What qualifies these works for inclusion is not straightforward. Some, in their original iterations, were banned or censored; others merely bewailed by conservative commentators or members of the public. Staged across the rather overcrowded Art Gallery of SA’s Elder Wing of Australian Art, and an enclosed laneway adjacent to the gallery, the recreations gradually ratchet up in scale and ambition, moving from the faux-austere to the almost bacchanalian. Once outside, a restored HR Holden — the car of Dodd’s piece — is driven through the audience. A scissor lift ascends to maximum height, unfurling a vast banner referencing Paul Yore’s “Everything is Fucked” (2012), a work that occasioned child pornography complaints and a subsequent police raid. All the while, interleaved with the odd, irreverent burst of techno, the Requiem lends proceedings a kind of ironic pomp.

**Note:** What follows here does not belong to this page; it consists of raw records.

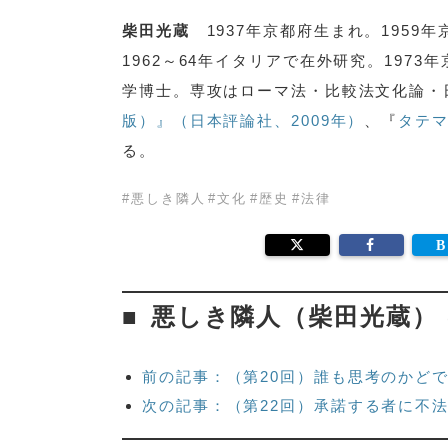
柴田光蔵
1937年京都府生まれ。1959
1962～64年イタリアで在外研究。197
学博士。専攻はローマ法・比較法文化論・
版）』（日本評論社、2009年）
、『
タテ
る。
#
悪しき隣人
#
文化
#
歴史
#
法律
悪しき隣人（柴田光蔵）
前の記事：（第20回）誰も思考のかど
次の記事：（第22回）承諾する者に不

Exactly what is being lamented or, indeed, celebrated here? Taking place within cultural heritage institutions, Howl is an exercise in the satirical canonization of art once considered deplorable. At its best, it refocuses us on the subversive qualities of these works, inevitably dimmed by the passage of time and the now taken for granted effects of liberalization. In the process, the original artists are rightly venerated for the vision and, in many cases, the courage pivotal to their creation. But, as with so much contemporary performance art of the late twentieth and early twenty-first centuries, it all feels hollowed-out by ironic detachment, the work suspended awkwardly between parody and homage. The question of what it means for these controversial pieces of art to be (re)inscribed on the body feels barely reckoned with. And why set the work to Mozart’s music if not to mourn? But ‘who or what?’, I wondered. Is Howl a funeral for canonical art? The ability of the countercultural to displace it, or at least to shock us? Or the artist themselves perhaps, mis- or un-remembered by an amnesiac culture?

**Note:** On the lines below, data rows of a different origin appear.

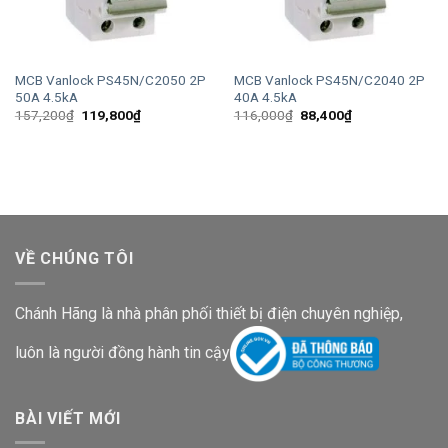
MCB Vanlock PS45N/C2050 2P
MCB Vanlock PS45N/C2040 2P
50A 4.5kA
40A 4.5kA
Giá
Giá
Giá
Giá
157,200
₫
119,800
₫
116,000
₫
88,400
₫
gốc
hiện
gốc
hiện
là:
tại
là:
tại
157,200₫.
là:
116,000₫.
là:
119,800₫.
88,400₫.
VỀ CHÚNG TÔI
Chánh Hãng là nhà phân phối thiết bị điện chuyên nghiệp,
luôn là người đồng hành tin cậy
BÀI VIẾT MỚI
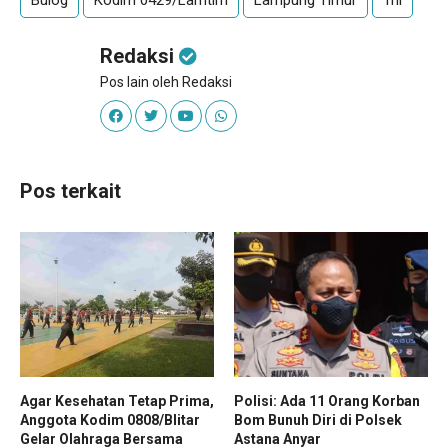
Redaksi
Pos lain oleh Redaksi
Pos terkait
Agar Kesehatan Tetap Prima,
Polisi: Ada 11 Orang Korban
Anggota Kodim 0808/Blitar
Bom Bunuh Diri di Polsek
Gelar Olahraga Bersama
Astana Anyar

In the end Howl, much like Requiem, felt to me like a kind of auto-funeral, a self-immolating pyre of its own misconceived intentions, haunted, like the enfeebled Mozart himself, by the shadow of death. Exhausted art, infinitely recursive, for exhausted times. Afterwards, I thought of the words of David Foster Wallace, that great scourge of the ironic mode: “The old postmodern insurgents risked the gasp and squeal: shock, disgust, outrage, censorship, accusations of socialism, anarchism, nihilism.” Today’s risks are different. The new rebels might be artists willing to risk the yawn, the rolled eyes, the cool smile, the nudged ribs, the parody of gifted ironists, the ‘Oh how banal!’ To risk accusations of sentimentality, melodrama, overcredulity. Of softness. Of willingness to be suckered by a world of lurkers and starers who fear gaze and ridicule above imprisonment without law. Who knows.” Who knows indeed.